Likewise, according to Messing’s overview, a candidate’s air of inevitability can reduce donations, depress mobilization, and even lower a candidate’s incentive campaign harder and invest in the campaign. If you add the obstructive challenges of voter suppression to the mix, a sense of a candidate’s inevitability can have serious effects on an election. In other words, how voters are persuaded to think about a candidate’s chances have real, significant, measurable effects on voter behavior.
It’s hard to assess what specific consequences the rhetoric of inevitability had for Clinton in 2016. Certainly turnout was down by more than 18 million voters over the 2008 election, which likely resulted from a combination of voter suppression efforts and lower voter enthusiasm, either of which may have been informed by the rhetoric of inevitability.
It’s also hard to assess what consequences the rhetoric of inevitability may have on the 2020 election. It’s one complicated element in an impossibly complicated political ecosystem. Nevertheless, even without trying to predict the specific effects on Clinton or Biden, we can reasonably infer that the aura of inevitability is likely to effect voter behavior. It’s not unreasonable to predict that if one candidate — in this case, Biden — is perceived as inevitable because of his lead in the polls, he might lose donations, depress campaign mobilization, scale back campaign activities and investment, and even depress his own supporters’ turnout. No matter who your candidate is, in this election or another, the rhetoric of inevitability has powerful — and potentially dangerous — effects.

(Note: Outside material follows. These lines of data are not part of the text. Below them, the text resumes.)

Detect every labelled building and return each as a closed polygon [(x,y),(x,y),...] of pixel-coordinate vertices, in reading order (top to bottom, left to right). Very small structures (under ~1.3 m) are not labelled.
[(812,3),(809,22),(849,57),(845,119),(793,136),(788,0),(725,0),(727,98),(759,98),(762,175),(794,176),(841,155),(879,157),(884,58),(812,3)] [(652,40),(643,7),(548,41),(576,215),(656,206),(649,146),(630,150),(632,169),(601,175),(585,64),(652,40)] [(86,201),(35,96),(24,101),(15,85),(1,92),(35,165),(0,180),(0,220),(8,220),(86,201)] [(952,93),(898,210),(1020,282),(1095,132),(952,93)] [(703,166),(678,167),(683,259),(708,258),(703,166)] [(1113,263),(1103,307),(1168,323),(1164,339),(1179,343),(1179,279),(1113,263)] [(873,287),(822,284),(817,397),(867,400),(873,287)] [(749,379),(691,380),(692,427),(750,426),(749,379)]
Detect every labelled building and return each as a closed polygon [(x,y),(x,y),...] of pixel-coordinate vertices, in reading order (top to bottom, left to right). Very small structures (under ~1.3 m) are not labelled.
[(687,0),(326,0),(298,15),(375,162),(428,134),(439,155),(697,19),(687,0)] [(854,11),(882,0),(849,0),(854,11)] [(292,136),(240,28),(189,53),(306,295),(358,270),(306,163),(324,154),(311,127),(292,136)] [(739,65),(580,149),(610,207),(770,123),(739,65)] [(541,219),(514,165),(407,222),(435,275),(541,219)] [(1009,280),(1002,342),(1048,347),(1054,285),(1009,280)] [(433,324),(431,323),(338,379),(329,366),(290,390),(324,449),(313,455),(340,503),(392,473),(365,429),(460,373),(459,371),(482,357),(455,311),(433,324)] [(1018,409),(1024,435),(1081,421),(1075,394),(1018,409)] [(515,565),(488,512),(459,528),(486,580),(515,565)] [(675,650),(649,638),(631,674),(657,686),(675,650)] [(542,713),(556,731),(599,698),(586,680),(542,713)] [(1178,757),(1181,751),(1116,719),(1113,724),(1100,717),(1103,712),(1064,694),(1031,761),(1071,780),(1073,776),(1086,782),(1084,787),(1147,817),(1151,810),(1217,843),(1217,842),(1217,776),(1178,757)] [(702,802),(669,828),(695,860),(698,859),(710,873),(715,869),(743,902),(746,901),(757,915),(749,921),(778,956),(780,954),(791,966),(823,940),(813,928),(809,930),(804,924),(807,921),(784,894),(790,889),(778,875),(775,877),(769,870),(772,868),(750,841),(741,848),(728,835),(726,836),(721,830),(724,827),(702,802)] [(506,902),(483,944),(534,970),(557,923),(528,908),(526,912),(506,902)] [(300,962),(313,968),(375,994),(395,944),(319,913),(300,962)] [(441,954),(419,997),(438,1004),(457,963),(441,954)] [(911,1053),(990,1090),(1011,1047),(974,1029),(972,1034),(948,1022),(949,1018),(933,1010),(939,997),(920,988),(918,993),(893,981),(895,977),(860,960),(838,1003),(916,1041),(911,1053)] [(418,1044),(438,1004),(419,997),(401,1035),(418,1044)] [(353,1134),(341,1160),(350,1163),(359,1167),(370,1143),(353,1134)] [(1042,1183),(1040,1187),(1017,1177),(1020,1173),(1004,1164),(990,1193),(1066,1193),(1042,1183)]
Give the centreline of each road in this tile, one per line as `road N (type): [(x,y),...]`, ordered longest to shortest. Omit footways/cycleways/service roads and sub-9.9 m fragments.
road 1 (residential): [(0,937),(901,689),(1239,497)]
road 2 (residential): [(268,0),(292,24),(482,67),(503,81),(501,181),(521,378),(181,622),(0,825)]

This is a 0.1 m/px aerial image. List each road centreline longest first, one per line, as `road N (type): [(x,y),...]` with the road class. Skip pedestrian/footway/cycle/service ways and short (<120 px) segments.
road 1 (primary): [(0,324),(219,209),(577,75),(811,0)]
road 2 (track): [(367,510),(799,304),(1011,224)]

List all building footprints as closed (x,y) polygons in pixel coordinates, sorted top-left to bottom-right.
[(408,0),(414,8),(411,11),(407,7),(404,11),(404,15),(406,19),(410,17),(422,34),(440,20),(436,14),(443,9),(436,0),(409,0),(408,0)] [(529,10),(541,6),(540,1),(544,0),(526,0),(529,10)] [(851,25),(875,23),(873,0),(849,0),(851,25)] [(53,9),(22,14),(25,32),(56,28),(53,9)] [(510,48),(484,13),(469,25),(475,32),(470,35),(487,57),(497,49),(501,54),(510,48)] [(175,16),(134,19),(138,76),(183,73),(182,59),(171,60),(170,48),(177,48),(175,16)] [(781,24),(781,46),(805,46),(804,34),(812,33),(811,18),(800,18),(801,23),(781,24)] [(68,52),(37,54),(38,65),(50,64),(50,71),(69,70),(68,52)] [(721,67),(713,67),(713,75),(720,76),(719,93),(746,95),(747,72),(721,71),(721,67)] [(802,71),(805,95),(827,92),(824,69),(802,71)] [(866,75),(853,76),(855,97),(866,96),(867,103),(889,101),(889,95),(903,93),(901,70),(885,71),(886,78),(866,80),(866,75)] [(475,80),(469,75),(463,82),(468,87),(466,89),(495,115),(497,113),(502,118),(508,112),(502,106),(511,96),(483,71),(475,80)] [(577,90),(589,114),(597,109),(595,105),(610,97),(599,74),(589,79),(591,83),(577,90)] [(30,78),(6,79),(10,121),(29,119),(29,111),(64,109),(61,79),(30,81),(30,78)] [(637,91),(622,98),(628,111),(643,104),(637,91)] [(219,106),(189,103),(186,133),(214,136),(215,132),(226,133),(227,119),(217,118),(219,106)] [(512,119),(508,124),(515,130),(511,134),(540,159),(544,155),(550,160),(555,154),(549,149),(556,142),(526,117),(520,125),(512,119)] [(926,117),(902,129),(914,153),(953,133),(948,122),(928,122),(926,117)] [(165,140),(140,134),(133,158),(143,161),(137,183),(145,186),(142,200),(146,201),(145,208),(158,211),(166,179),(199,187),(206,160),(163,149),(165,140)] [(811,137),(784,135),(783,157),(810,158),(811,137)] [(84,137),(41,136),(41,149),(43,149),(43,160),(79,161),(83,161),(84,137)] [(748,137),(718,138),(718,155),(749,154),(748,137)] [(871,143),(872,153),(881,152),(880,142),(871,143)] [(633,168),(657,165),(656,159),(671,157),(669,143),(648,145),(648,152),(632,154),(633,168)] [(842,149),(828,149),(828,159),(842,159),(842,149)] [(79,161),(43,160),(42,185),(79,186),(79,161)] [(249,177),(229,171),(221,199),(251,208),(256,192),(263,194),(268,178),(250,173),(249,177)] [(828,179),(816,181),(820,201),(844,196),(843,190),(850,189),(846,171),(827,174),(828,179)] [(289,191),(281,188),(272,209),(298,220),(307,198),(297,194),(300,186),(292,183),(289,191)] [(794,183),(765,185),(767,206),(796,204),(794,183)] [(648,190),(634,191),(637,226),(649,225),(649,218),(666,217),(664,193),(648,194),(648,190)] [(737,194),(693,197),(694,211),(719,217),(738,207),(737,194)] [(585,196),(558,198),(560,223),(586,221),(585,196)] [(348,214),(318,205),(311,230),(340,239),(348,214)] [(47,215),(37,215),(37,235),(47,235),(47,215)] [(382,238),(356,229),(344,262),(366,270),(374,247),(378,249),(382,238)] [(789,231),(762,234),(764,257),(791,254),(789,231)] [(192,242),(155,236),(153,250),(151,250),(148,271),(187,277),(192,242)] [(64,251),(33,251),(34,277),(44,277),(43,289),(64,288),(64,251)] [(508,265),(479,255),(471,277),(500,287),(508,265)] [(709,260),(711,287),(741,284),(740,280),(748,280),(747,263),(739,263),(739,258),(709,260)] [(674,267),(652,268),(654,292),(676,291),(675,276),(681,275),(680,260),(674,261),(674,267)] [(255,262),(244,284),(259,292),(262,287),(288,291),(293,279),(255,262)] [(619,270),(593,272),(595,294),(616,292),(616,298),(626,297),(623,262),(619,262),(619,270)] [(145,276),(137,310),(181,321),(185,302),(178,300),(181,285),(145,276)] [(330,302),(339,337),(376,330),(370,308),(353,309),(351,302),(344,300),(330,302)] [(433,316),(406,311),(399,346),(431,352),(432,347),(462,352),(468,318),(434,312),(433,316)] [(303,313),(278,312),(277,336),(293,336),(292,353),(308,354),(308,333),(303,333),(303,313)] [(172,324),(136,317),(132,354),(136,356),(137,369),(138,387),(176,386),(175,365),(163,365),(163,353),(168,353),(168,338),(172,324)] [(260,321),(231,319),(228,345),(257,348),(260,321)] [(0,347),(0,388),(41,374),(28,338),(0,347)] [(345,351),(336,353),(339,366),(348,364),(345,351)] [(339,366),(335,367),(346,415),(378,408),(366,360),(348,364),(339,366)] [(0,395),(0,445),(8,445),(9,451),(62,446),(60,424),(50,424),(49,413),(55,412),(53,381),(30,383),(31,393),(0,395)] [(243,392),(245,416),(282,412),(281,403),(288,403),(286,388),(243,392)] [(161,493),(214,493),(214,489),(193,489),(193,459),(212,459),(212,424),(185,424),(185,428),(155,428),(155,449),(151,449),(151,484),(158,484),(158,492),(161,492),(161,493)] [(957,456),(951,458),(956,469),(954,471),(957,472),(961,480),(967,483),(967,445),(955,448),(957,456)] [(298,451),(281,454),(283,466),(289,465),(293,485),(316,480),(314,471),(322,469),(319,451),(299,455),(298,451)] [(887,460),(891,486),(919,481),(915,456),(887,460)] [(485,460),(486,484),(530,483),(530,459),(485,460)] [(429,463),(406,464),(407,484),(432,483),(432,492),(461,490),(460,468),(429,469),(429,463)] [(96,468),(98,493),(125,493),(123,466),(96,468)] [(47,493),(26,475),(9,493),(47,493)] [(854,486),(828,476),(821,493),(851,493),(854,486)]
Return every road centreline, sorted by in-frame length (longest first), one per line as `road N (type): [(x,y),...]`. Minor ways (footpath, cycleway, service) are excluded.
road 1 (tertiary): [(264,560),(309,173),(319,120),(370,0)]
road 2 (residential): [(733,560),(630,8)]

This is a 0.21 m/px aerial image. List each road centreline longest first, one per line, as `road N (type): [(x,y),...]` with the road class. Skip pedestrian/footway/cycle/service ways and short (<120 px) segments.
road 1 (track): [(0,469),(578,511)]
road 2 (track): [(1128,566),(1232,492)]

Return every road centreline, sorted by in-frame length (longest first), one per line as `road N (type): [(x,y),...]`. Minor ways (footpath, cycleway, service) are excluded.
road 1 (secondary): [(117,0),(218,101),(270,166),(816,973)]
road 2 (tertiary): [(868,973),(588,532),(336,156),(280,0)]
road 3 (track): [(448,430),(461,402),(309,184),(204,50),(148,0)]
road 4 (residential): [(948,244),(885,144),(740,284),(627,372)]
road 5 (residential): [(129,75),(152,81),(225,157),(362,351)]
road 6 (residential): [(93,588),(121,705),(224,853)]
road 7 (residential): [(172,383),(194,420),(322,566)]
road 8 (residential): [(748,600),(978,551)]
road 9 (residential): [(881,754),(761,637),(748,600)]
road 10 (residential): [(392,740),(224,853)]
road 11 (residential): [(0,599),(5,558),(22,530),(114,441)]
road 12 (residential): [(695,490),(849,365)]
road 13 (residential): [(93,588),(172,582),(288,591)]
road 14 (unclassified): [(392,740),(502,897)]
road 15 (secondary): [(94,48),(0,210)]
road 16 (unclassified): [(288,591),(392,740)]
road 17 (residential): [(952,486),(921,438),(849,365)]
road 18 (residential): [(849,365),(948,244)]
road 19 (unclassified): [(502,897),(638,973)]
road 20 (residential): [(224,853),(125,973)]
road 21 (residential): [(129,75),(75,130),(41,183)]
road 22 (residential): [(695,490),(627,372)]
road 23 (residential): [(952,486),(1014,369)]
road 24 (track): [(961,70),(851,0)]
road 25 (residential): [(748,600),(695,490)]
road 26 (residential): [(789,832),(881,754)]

The rhetoric of inevitability isn’t going anywhere. Predictions — especially bold predictions — are like catnip to political pundits and consumers. So are polls and predictions. This is the rhetorical environment we live in. But as people watch the punditry, polls, and predictions, we’d do well to watch how the rhetoric of inevitability creeps in, and be attentive to how it may shape our behavior, as well as our friends’ and neighbors’ behavior, in the run-up to a momentous election.